Based on the YA book by Jenny Han, the story fits into the various expected tropes of the genre as if it was written to fill out a Mad Libs format. Lara Jean and her circumstances are a familiar paradoxical mix of wish fulfillment (she’s pretty, well-off, and has a large, elaborately set-designed house) and “relatability” (but she’s not popular at school, she’s “awkward!”). The plot setup is the one standout idea in the film, but it’s wasted. Forcibly uncovering buried emotional secrets is a solid foundation for a teen movie, even if it hinges on something as seemingly outdated as physical, written-down things rather than, say, Snapchat DMs or whatever kids currently use to communicate. That’s not really the thrust of the conflict here, though. Most of it is Lara Jean and Peter going through a predictable “Ohh, they’re not faking it, are they?” cycle, which could have been kicked off by anything.
To All the Boys I’ve Loved Before is distributed by Netflix, and has been made with an eye for that. It’s full of flat photography and sound work, scored with a generic contemporary pop soundtrack. It’s perfectly suited to blend into a roster of other youth-facing movies and shows. It’s example of entertainment as “content” instead of art. Condor, Centineo, and the rest of the cast personify that specific TV-soap-like brand of acting as a series of broad reaction shots and up-speaking as emotion.
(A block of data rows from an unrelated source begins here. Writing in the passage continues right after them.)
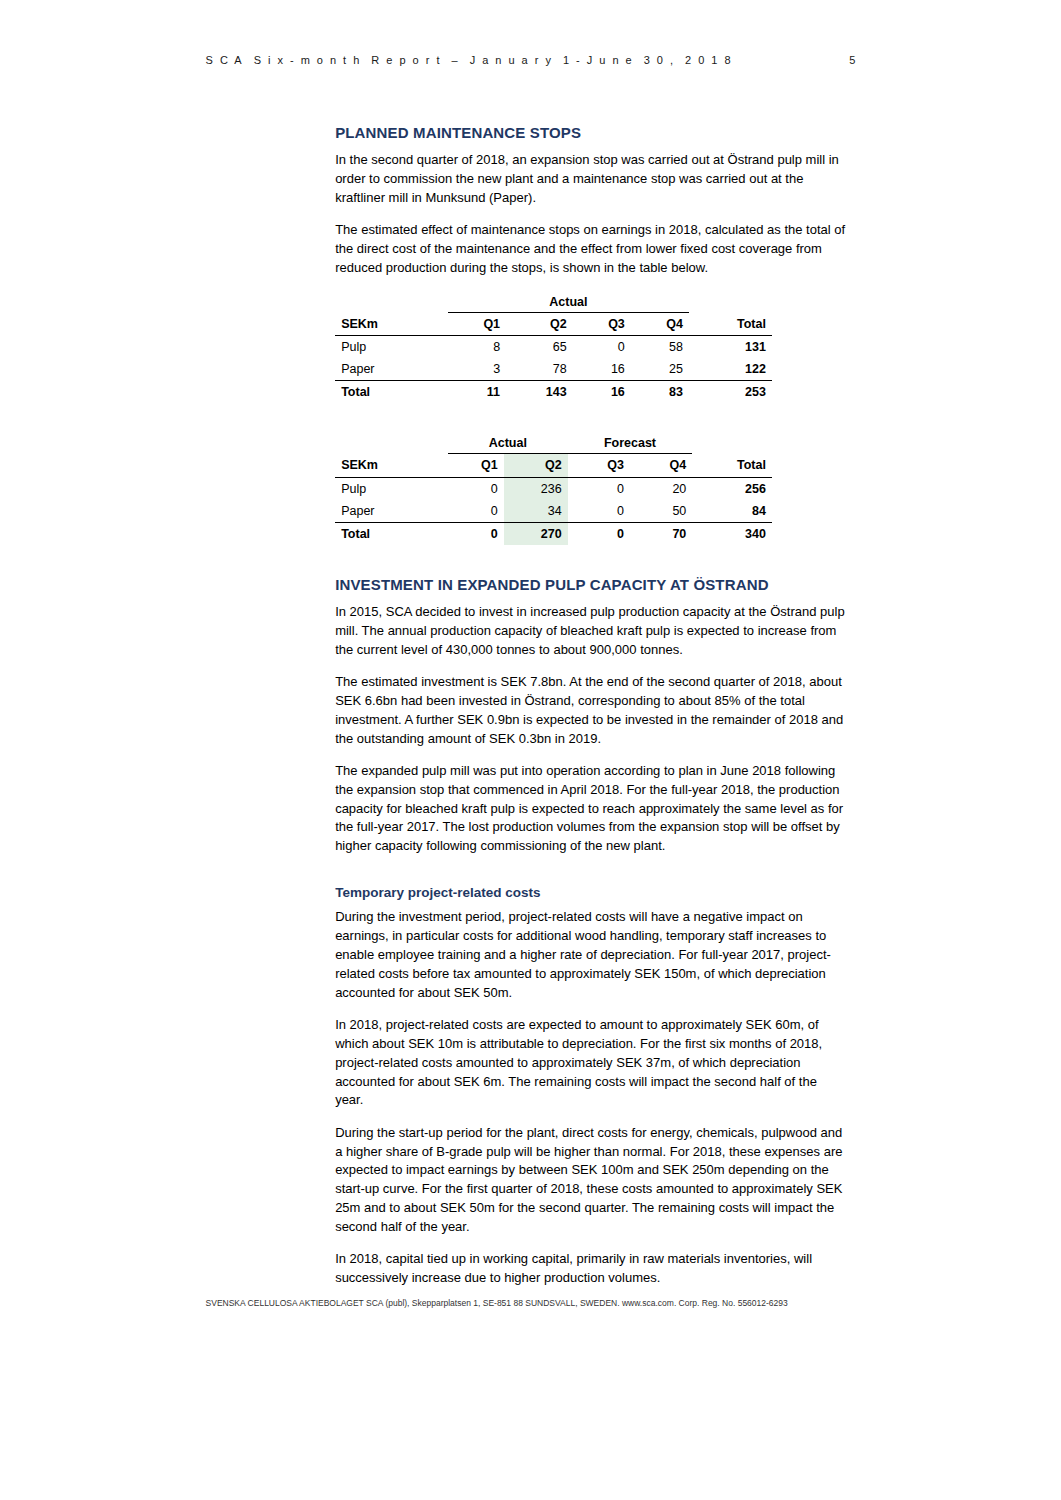S C A S i x - m o n t h R e p o r t – J a n u a r y 1 - J u n e 3 0 , 2 0 1 8
5
PLANNED MAINTENANCE STOPS
In the second quarter of 2018, an expansion stop was carried out at Östrand pulp mill in order to commission the new plant and a maintenance stop was carried out at the kraftliner mill in Munksund (Paper).
The estimated effect of maintenance stops on earnings in 2018, calculated as the total of the direct cost of the maintenance and the effect from lower fixed cost coverage from reduced production during the stops, is shown in the table below.
| | Actual | |
| --- | --- | --- |
| SEKm | Q1 | Q2 | Q3 | Q4 | Total |
| Pulp | 8 | 65 | 0 | 58 | 131 |
| Paper | 3 | 78 | 16 | 25 | 122 |
| Total | 11 | 143 | 16 | 83 | 253 |
| | Actual | Forecast | |
| --- | --- | --- | --- |
| SEKm | Q1 | Q2 | Q3 | Q4 | Total |
| Pulp | 0 | 236 | 0 | 20 | 256 |
| Paper | 0 | 34 | 0 | 50 | 84 |
| Total | 0 | 270 | 0 | 70 | 340 |
INVESTMENT IN EXPANDED PULP CAPACITY AT ÖSTRAND
In 2015, SCA decided to invest in increased pulp production capacity at the Östrand pulp mill. The annual production capacity of bleached kraft pulp is expected to increase from the current level of 430,000 tonnes to about 900,000 tonnes.
The estimated investment is SEK 7.8bn. At the end of the second quarter of 2018, about SEK 6.6bn had been invested in Östrand, corresponding to about 85% of the total investment. A further SEK 0.9bn is expected to be invested in the remainder of 2018 and the outstanding amount of SEK 0.3bn in 2019.
The expanded pulp mill was put into operation according to plan in June 2018 following the expansion stop that commenced in April 2018. For the full-year 2018, the production capacity for bleached kraft pulp is expected to reach approximately the same level as for the full-year 2017. The lost production volumes from the expansion stop will be offset by higher capacity following commissioning of the new plant.
Temporary project-related costs
During the investment period, project-related costs will have a negative impact on earnings, in particular costs for additional wood handling, temporary staff increases to enable employee training and a higher rate of depreciation. For full-year 2017, project-related costs before tax amounted to approximately SEK 150m, of which depreciation accounted for about SEK 50m.
In 2018, project-related costs are expected to amount to approximately SEK 60m, of which about SEK 10m is attributable to depreciation. For the first six months of 2018, project-related costs amounted to approximately SEK 37m, of which depreciation accounted for about SEK 6m. The remaining costs will impact the second half of the year.
During the start-up period for the plant, direct costs for energy, chemicals, pulpwood and a higher share of B-grade pulp will be higher than normal. For 2018, these expenses are expected to impact earnings by between SEK 100m and SEK 250m depending on the start-up curve. For the first quarter of 2018, these costs amounted to approximately SEK 25m and to about SEK 50m for the second quarter. The remaining costs will impact the second half of the year.
In 2018, capital tied up in working capital, primarily in raw materials inventories, will successively increase due to higher production volumes.
SVENSKA CELLULOSA AKTIEBOLAGET SCA (publ), Skepparplatsen 1, SE-851 88 SUNDSVALL, SWEDEN. www.sca.com. Corp. Reg. No. 556012-6293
But then the question remains: Regardless of actual quality, will the kids this is aimed at like To All the Boys I’ve Loved Before? That too may be beside the point. A Netflix movie isn’t necessarily meant to be liked but to simply put on in the background, one more arrow in the platform’s quiver. There might be some positive social media buzz over the fact that a generic teen movie stars an Asian girl instead of a white one, and hey, bland Asian girls deserve as much media representation as bland white girls, so why not? It’s not a great film, but most films aren’t.